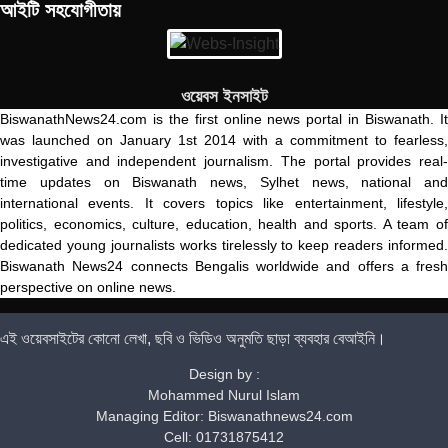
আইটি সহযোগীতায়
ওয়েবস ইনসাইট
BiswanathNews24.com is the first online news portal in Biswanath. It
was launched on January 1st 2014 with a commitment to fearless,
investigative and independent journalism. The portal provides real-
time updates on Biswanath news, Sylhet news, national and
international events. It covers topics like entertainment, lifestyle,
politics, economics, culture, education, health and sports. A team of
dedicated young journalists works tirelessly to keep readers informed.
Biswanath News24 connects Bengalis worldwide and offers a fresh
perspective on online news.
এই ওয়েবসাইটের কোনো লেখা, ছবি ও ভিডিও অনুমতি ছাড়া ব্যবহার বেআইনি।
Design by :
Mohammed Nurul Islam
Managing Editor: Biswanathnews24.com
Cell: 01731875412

==

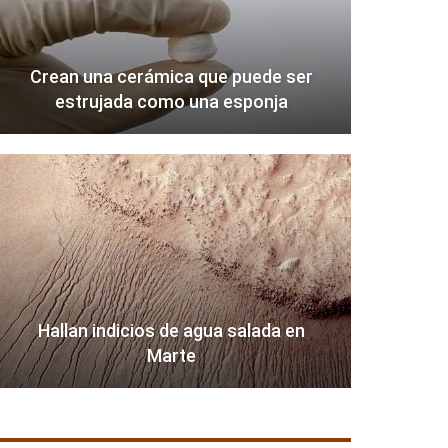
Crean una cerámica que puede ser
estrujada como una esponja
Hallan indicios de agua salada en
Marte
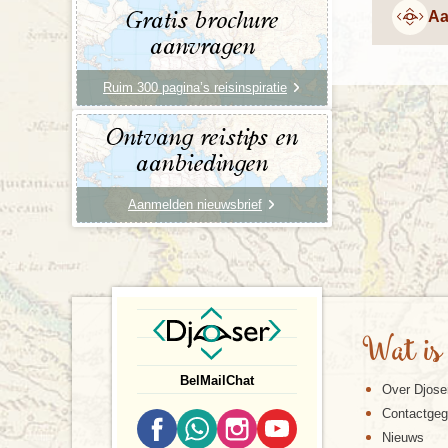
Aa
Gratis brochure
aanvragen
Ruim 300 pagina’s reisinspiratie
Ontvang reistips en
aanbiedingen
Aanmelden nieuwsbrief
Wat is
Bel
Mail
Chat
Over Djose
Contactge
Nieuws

* **Work instruction**
Copy out every line of the records above, from the line containing "আইটি সহযোগীতায়" down to the line containing "time updates on", both of those lines included.

* **Output**
আইটি সহযোগীতায়
ওয়েবস ইনসাইট
BiswanathNews24.com is the first online news portal in Biswanath. It
was launched on January 1st 2014 with a commitment to fearless,
investigative and independent journalism. The portal provides real-
time updates on Biswanath news, Sylhet news, national and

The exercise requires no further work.